Brosio giustamente vide dei limiti vistosi del pensiero immaturo, in nuce, del giovane Gobetti, nel suo operaismo, nella sua infatuazione per Gramsci, nel vedere la Rivoluzione d’ottobre come rivoluzione di libertà. Inoltre, andrebbe ricordato anche il suo astioso ed antistorico giolittismo che gli impedì di comprendere, come capitò a molti intellettuali del suo tempo e non solo, l’età giolittiana come una delle pagine migliori della storia italiana, dopo la stagione cavouriana.

Nel 1988 un mio elzeviro su “La Stampa” ripescò dalla polvere dell’ingiusto oblìo Filippo Burzio, uno studioso liberale di grande rilievo.
Da quell’articolo nacque una mia conferenza voluta da Chiusano al suo Rotary e da quel primo incontro nacque l’idea di riscoprire Burzio,dedicandogli un Centro studi di cui Chiusano fu naturaliter presidente.

Organizzammo nel 1991 un convegno alla Scuola d’applicazione di Torino per il centenario di Burzio. Chiusano volle che l’autore della prefazione agli atti fosse chi scrive.

Abbiamo avuto occasione tra di noi mille volte di parlare di Burzio, del suo liberalismo in pieno dissenso con Gobetti con cui ebbe anche dure polemiche sui temi che ho precedentemente indicato.

Chiusano, non a caso, contribuì in maniera determinante a far riscoprire Burzio che comunque era frequentatore abituale della sua famiglia. E condivideva l’antigobettismo dello studioso piemontese. Mi invitò a tenere una conferenza su Gobetti e Burzio che volle introdurre personalmente nell’Aula Magna della Scuola d’applicazione di Torino. Io mi ero preparato in modo adeguato con citazioni di Gobetti e di Burzio con lo scopo preciso di valorizzare i giudizi di ques’ultimo a discapito di quelli piuttosto fragili e quasi emotivi del giovane torinese che fu vittima del fascismo e della sua violenza.

Sapevo che avrei fatto discorsi che avrebbero trovato il consenso di Vittorio. I miei appunti avevano anche il conforto di Manlio Brosio e di Vittorio Badini Confalonieri. Ma non aprii quella cartellina zeppa di note e di appunti. Si sedette infatti in prima fila la nuora di Piero Gobetti con cui avevo cordiali rapporti. Non me la sentii di aprire la polemica.

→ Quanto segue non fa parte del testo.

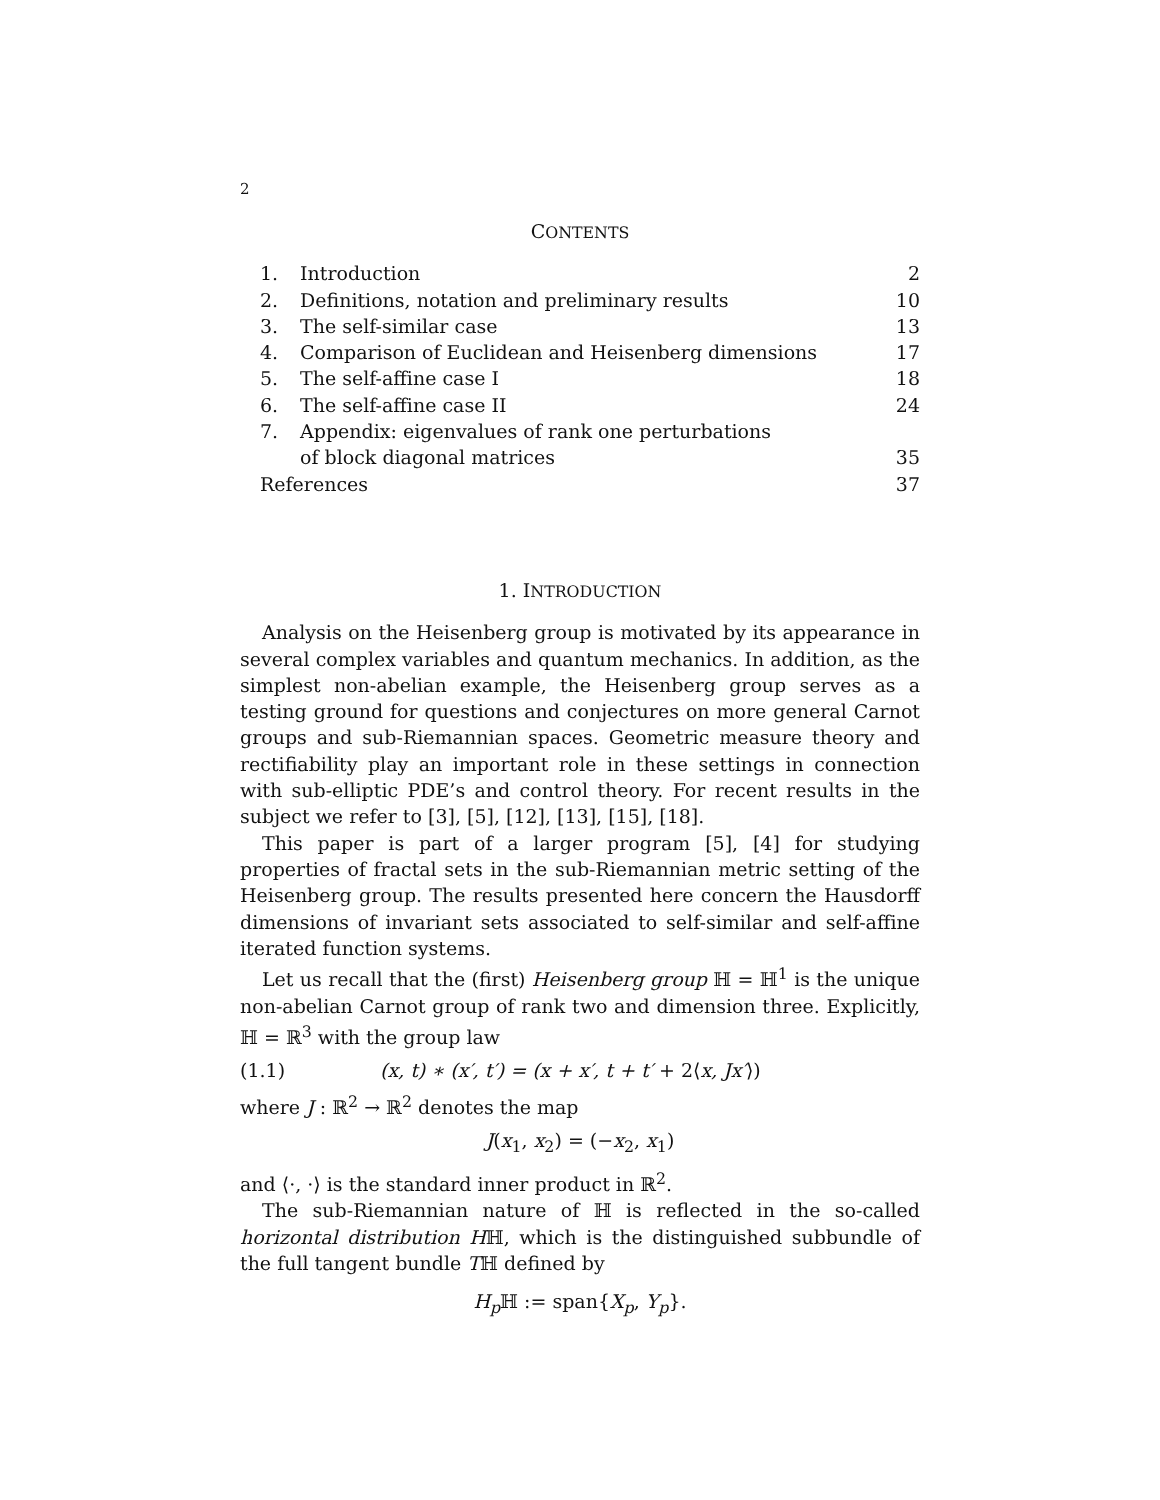2
CONTENTS
| 1. | Introduction | 2 |
| 2. | Definitions, notation and preliminary results | 10 |
| 3. | The self-similar case | 13 |
| 4. | Comparison of Euclidean and Heisenberg dimensions | 17 |
| 5. | The self-affine case I | 18 |
| 6. | The self-affine case II | 24 |
| 7. | Appendix: eigenvalues of rank one perturbations | |
| | of block diagonal matrices | 35 |
| References | | 37 |
1. INTRODUCTION
Analysis on the Heisenberg group is motivated by its appearance in several complex variables and quantum mechanics. In addition, as the simplest non-abelian example, the Heisenberg group serves as a testing ground for questions and conjectures on more general Carnot groups and sub-Riemannian spaces. Geometric measure theory and rectifiability play an important role in these settings in connection with sub-elliptic PDE’s and control theory. For recent results in the subject we refer to [3], [5], [12], [13], [15], [18].
This paper is part of a larger program [5], [4] for studying properties of fractal sets in the sub-Riemannian metric setting of the Heisenberg group. The results presented here concern the Hausdorff dimensions of invariant sets associated to self-similar and self-affine iterated function systems.
Let us recall that the (first) Heisenberg group ℍ = ℍ<sup>1</sup> is the unique non-abelian Carnot group of rank two and dimension three. Explicitly, ℍ = ℝ<sup>3</sup> with the group law
(1.1) (x, t) ∗ (x′, t′) = (x + x′, t + t′ + 2⟨x, Jx′⟩)
where J : ℝ<sup>2</sup> → ℝ<sup>2</sup> denotes the map
J(x<sub>1</sub>, x<sub>2</sub>) = (−x<sub>2</sub>, x<sub>1</sub>)
and ⟨·, ·⟩ is the standard inner product in ℝ<sup>2</sup>.
The sub-Riemannian nature of ℍ is reflected in the so-called horizontal distribution Hℍ, which is the distinguished subbundle of the full tangent bundle Tℍ defined by
H<sub>p</sub> ℍ := span{X<sub>p</sub>, Y<sub>p</sub>}.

Parlai, come disse Chiusano alla fine, a braccio, edulcorando il tema fino a renderlo banale e del tutto inoffensivo; anzi, mi sfuggirono anche degli elogi, sia pure contenuti, che non era mia intenzione concedere. Caddi anch’io, sia pure parzialmente, in una certa vulgata, citando a memoria il libro di Paolo Spriano.
Oggi, voglio riprendere quelle idee e citare quell’episodio. E’ un qualcosa che devo a Chiusano, che del liberalismo aveva la visione ”demiurgica” di Burzio ed era assai distante da certe ambiguità che snaturavano il liberalismo fino ad annullarlo.